### What you need to do
Check every line of the entries below for "masih", and copy the lines that have it.

[Dataset entries]
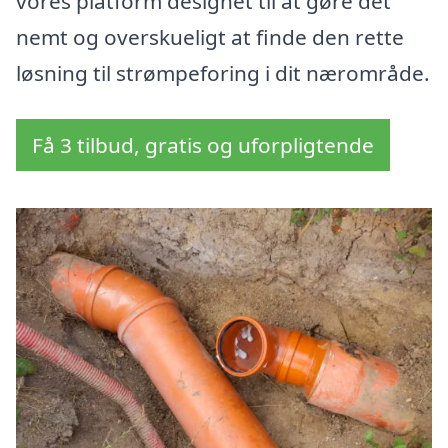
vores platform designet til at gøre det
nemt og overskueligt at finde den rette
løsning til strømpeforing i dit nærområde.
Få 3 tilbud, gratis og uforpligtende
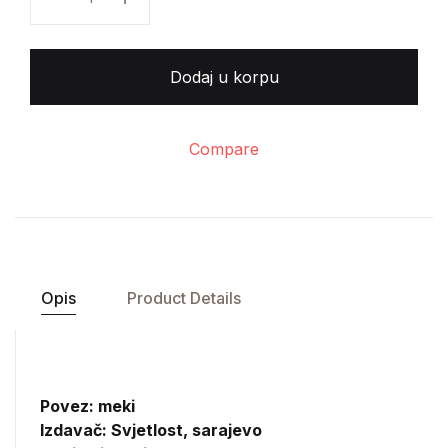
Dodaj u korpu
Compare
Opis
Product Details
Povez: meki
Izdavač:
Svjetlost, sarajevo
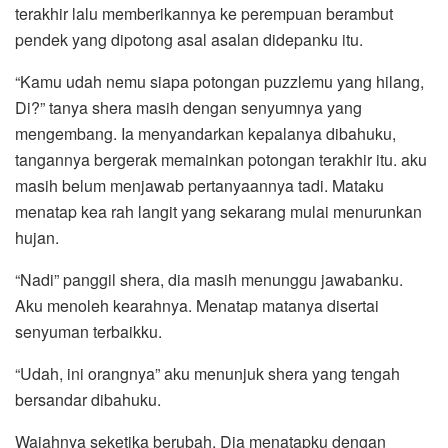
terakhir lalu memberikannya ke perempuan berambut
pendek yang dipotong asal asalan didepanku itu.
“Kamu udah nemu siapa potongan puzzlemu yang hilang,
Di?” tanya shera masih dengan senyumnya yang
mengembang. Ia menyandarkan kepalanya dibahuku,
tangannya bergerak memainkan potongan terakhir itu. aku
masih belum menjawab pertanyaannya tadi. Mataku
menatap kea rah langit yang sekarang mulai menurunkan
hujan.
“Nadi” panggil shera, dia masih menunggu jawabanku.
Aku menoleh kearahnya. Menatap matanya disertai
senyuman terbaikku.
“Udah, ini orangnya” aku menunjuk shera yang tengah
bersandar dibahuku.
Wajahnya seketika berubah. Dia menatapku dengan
--
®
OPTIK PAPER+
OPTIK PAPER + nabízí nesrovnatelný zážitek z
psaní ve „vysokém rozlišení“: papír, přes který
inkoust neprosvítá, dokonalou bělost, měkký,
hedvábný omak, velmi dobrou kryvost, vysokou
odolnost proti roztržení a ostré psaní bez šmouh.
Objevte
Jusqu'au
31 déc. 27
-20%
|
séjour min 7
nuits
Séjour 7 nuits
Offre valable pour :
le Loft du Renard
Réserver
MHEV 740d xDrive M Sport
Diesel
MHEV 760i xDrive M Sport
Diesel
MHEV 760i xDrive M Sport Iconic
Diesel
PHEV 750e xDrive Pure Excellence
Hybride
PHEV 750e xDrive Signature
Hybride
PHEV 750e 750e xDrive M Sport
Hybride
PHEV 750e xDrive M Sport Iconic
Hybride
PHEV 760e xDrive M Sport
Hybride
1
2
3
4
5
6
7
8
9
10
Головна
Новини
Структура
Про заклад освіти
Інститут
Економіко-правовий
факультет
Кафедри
* * *
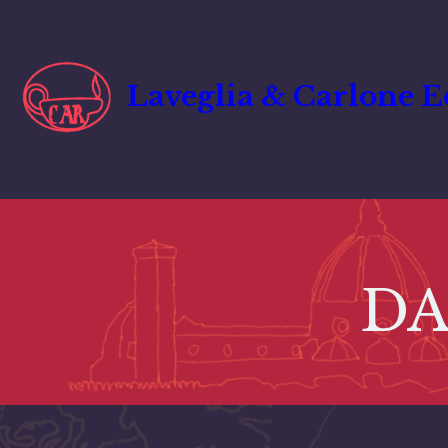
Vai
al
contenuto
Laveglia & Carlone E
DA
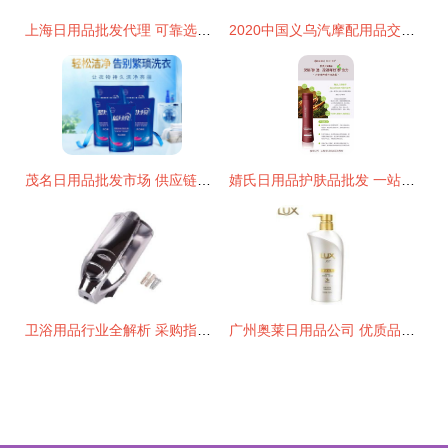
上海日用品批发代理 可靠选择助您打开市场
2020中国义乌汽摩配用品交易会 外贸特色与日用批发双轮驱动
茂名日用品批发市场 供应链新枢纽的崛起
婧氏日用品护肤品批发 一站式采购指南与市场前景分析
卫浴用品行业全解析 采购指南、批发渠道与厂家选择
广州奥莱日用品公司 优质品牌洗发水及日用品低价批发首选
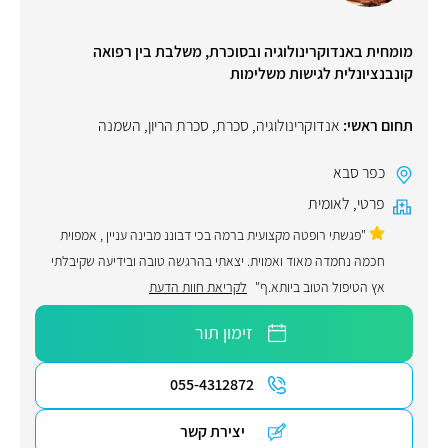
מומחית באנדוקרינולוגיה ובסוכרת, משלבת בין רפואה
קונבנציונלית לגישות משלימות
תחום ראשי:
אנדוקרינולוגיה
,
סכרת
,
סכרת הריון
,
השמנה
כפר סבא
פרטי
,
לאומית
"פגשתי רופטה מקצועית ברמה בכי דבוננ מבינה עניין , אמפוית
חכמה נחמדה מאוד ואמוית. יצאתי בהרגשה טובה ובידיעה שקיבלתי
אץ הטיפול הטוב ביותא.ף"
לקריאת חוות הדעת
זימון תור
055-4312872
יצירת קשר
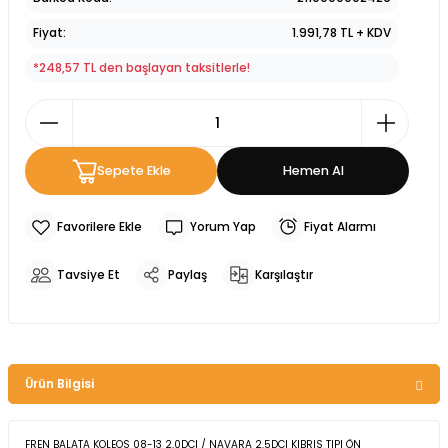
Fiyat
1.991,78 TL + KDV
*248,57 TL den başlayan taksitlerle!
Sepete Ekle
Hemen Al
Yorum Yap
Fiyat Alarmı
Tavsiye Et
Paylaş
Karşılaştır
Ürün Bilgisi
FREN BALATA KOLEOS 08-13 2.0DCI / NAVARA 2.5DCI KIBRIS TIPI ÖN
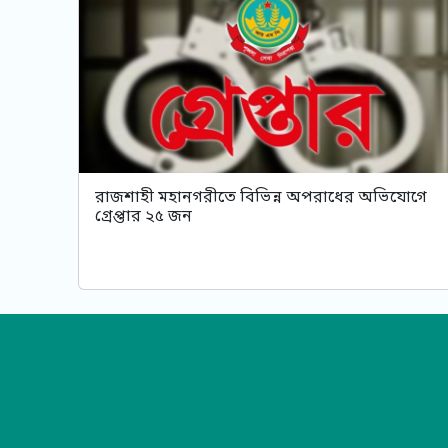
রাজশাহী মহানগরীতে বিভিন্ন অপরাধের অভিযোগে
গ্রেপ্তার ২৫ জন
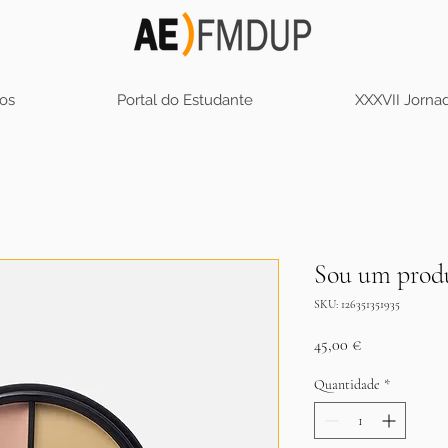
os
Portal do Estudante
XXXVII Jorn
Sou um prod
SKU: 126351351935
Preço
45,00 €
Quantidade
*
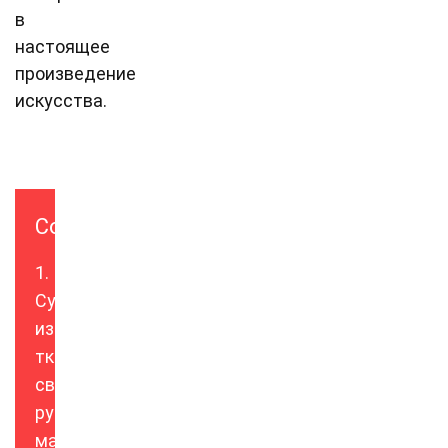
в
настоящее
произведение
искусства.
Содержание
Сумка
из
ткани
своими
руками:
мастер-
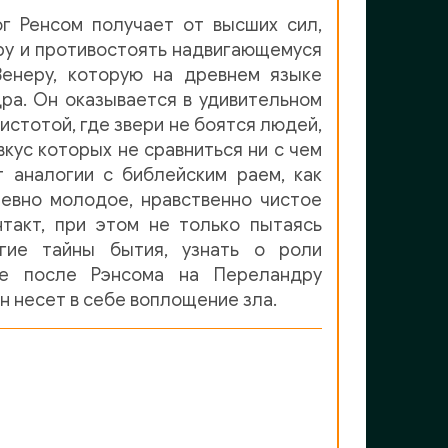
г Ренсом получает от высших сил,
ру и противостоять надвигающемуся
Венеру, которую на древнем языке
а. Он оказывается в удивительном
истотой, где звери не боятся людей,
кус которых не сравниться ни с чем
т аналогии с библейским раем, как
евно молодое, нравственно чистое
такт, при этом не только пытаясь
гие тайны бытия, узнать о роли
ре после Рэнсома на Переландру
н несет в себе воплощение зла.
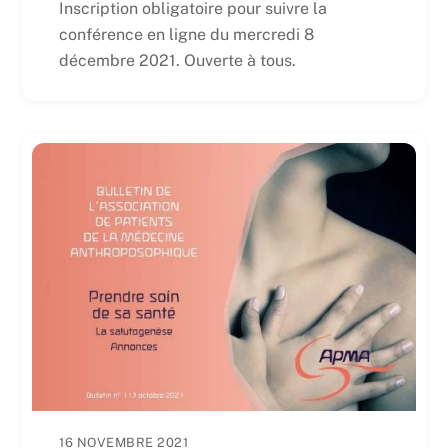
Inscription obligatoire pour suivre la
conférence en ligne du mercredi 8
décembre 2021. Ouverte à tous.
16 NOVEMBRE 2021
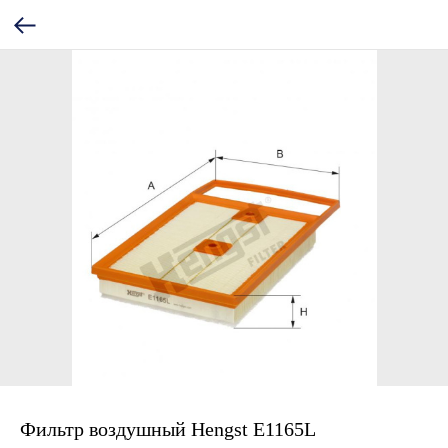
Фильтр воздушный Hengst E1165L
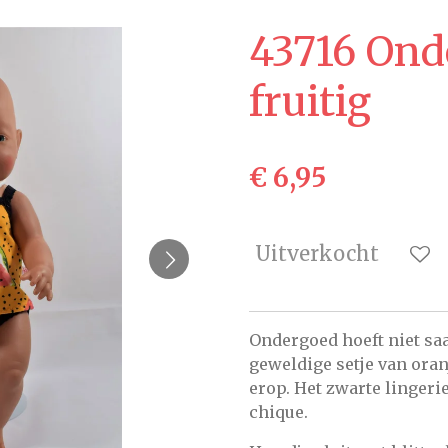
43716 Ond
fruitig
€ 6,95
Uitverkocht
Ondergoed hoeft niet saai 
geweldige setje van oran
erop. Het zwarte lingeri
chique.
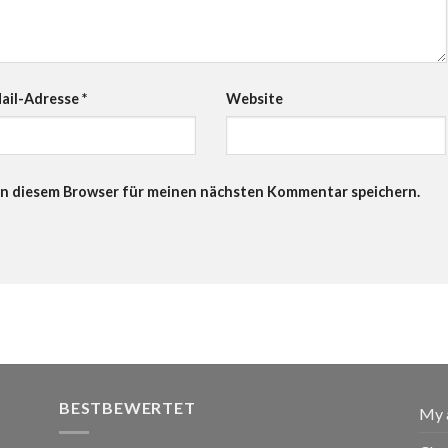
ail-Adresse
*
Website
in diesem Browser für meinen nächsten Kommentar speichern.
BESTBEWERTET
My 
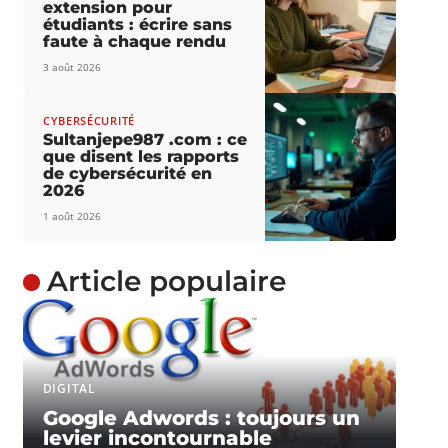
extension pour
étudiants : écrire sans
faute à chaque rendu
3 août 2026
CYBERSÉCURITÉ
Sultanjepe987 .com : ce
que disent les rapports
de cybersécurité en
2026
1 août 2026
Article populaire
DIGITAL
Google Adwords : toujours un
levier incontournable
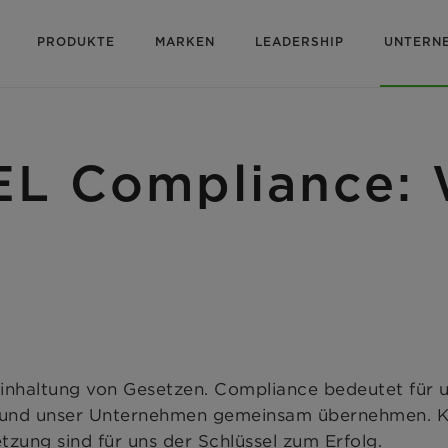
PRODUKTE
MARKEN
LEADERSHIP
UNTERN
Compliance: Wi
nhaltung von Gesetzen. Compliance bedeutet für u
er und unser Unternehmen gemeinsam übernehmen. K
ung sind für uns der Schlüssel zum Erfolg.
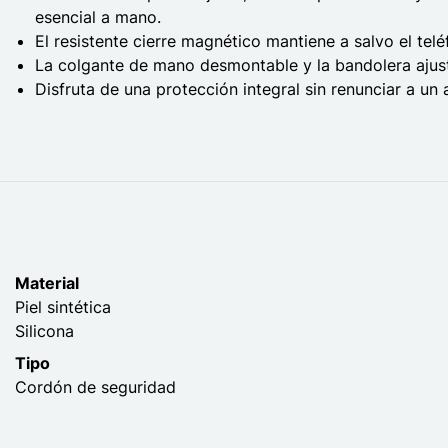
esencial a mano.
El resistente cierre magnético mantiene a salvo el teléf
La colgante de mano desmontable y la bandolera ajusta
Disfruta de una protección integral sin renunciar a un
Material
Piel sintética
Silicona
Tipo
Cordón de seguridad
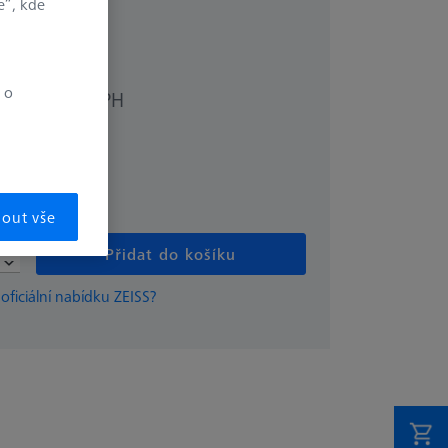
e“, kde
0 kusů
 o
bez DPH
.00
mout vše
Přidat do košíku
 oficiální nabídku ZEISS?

### Solution for this exercise
Di?” tanya shera masih dengan senyumnya yang
masih belum menjawab pertanyaannya tadi. Mataku
“Nadi” panggil shera, dia masih menunggu jawabanku.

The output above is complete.